2403 Castillo Street, Suite 206 
Santa Barbara, CA 93105 

To Schedule An Appointment

Call 805.898.8840​

Notice of Privacy Practices

The following describes how medical information about you may be used and disclosed and how you can get access to this information.

Treatment: Your health information may be used by staff members or disclosed to other health care professionals for the purpose of evaluating your health, diagnosing medical conditions, and providing treatment. For example, results of laboratory tests and procedures will be available in your medical record to all health professionals who may provide treatment or who may be consulted by staff members.

Payment: Your health information may be used to seek payment from your health plan, from other sources of coverage such as automobile insurer, or from credit card companies that you may use to pay for services. For example, your health plan may request and receive information on the dates of services, the services provided, and the medical condition being treated.

Health care operations: Your health information may be used as necessary to support the day-to-day activities and management of our operations. For example, information on the services you recieved may be used to support budgeting and financial reporting, and activities to evaluate and promote quality.

Law enforcement:Your health information may be disclosed to law enforcement agencies, without your permission, to support government audits and inspections, to facilitate law enforcement investigations, and to comply with government mandated reporting.

Public health reporting: Your health information may be disclosed to public health agencies as required by law. For example, we are required to report certain communicable diseass to the state's public health department.

Other uses and disclosures require your authorization. Disclosure of your health information or its use for any purpose other than those listed above require your specific written authorization. If you change your mind after authorizing a use or disclosure of your information you may submit a written revocation of the authorization. However, your decision to revoke the authorization will not affect or undo any use or disclosure of information that occurred before you notified us of your decision.

Additional uses of information

Appointment reminders: Your health information may be used by our staff to send you appointment reminders.

Information about treatments: Your health information may be used to send you information on the treatement and management of your medical condition that you may find of interest. We may also send you information describing other health-related goods and services that we believe may be of interest to you.

Individual rights: You have cetain rights under the federal privacy standards. These include:

   » The right to request restrictions on the use and disclosure of your protected health information
   » The right to receive confidential communications concerning your medical condition and treatment
   » The right to inspect and copy your protected health information
   » The right to amend or submit corrections to your protected health information
   » The right to receive an accounting of how and to whom your protected health information has been disclosed
   » The right to receive a printed copy of this notice

Drs. Wright, Belkin, and Sager's Duties:

We are required by law to maintain the privacy of your protected health information and to provide you with this notice of privacy practice. We also are required to abide by the privacy policies and practices that are outlined in this notice.

Right to revise privacy practices: As permitted by law, we reserve the right to amend or modify our privacy policies and practices. These changes in our policies and practices may be required by changes in federal and state aws and regulations. Whatever the reason for these revisions, we will provide you with a revised notice on your next office visit. The revised policies and practices will be applied to all protected health information that we maintain.
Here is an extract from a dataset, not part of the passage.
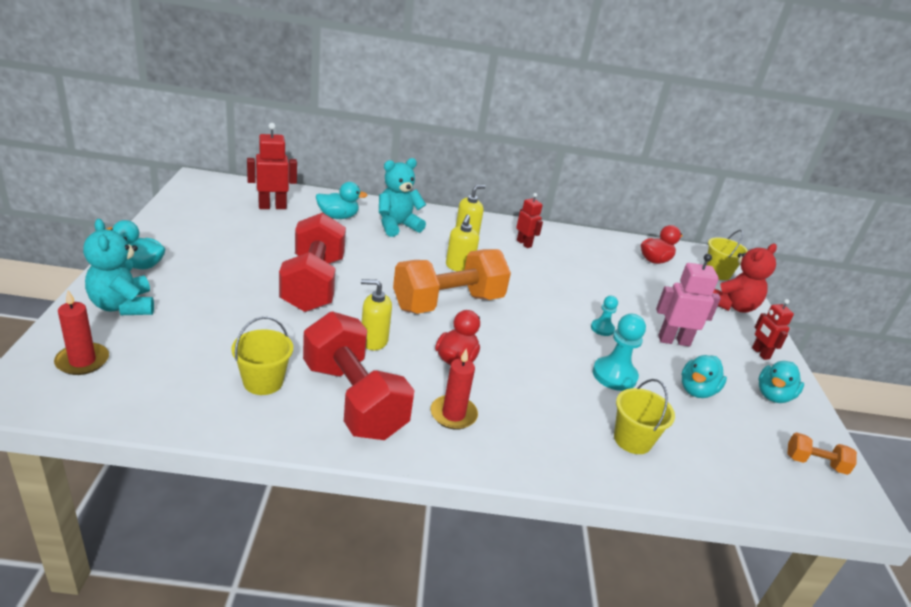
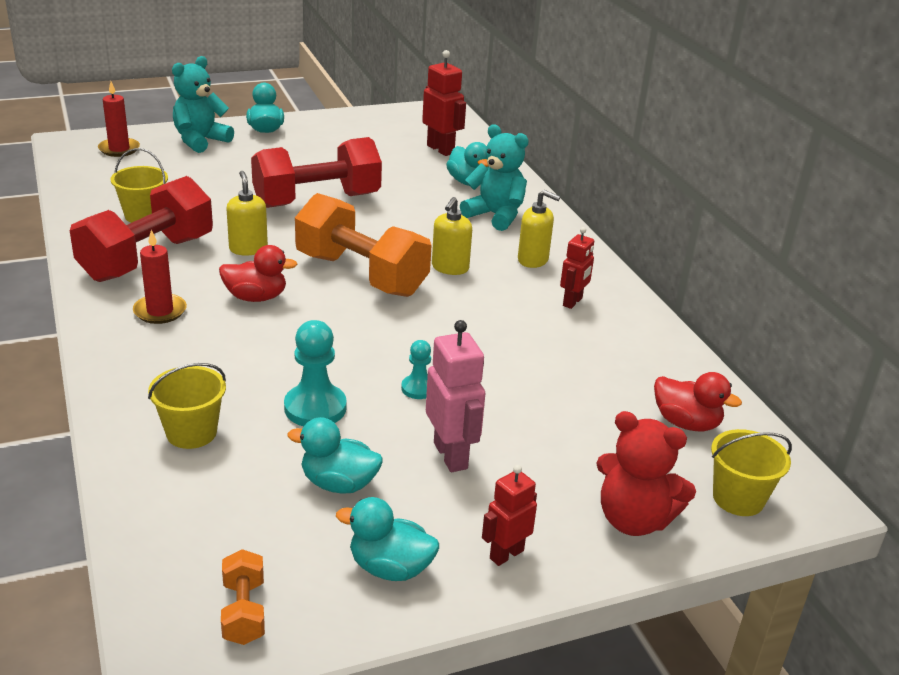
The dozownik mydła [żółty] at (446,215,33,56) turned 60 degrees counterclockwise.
Requests to inspect protected health information As permitted by federal regulation, we require that requests to inspect or copy protected health information be submitted in writing. You may obtain a form to request acces to your records by contacting our privacy officer.

Complaints: If you would like to submit a comment or complaint about our privacy practices, you can do so by sending a letter outlining you concerns to:

Robert S. Wright, MD
Richard A. Belkin, MD
Jeffrey S. Sager, MD
2403 Castillo Street, Suite 206
Santa Barbara, CA 93105

If you believe that your privacy rights have been violated you should call the matter to our attention by sending a letter describing the cause of your concern to the same address.

You will not be penalized or otherwise retaliated against for filing a complaint​

Patient Rights

Patients of the Santa Barbara Pulmonary Associates have the right to expect certain standards of care and consideration.

Respect and Dignity

All patients have the right to:
    »    considerate, respectful care at all times.
    »   express religious or cultural concerns related to treatment.
    »   present a complaint and know that it will not affect the care provided.
    »   be examined in private surroundings.
    »   request that a member of the same sex be present during an examination.
    »   ask their doctor or staff questions regarding their illness, condition or treatment.
    »   ask their doctor or staff why a procedure is being recommended and what are the probable results and risks.
    »   refuse treatment.
    »   ask their doctor or staff about medical alternatives.
    »   examine and receive an explanation of their medical bill, regardless of how payment is made.

 

Privacy and Confidentiality

All patients have the right to:

    »   expect that their medical records will remain confidential.
    »   authorize a release of information (e.g., to a family physician).
    »   have their medical record read only by individuals directly involved in their treatment or monitoring for the quality of their care; by the billing department and by other individuals only with the patient's written authorization or that of a legally authorized representative.
    »   expect all communications and other records pertaining to their care, including the source of payment for treatment, to be treated as confidential.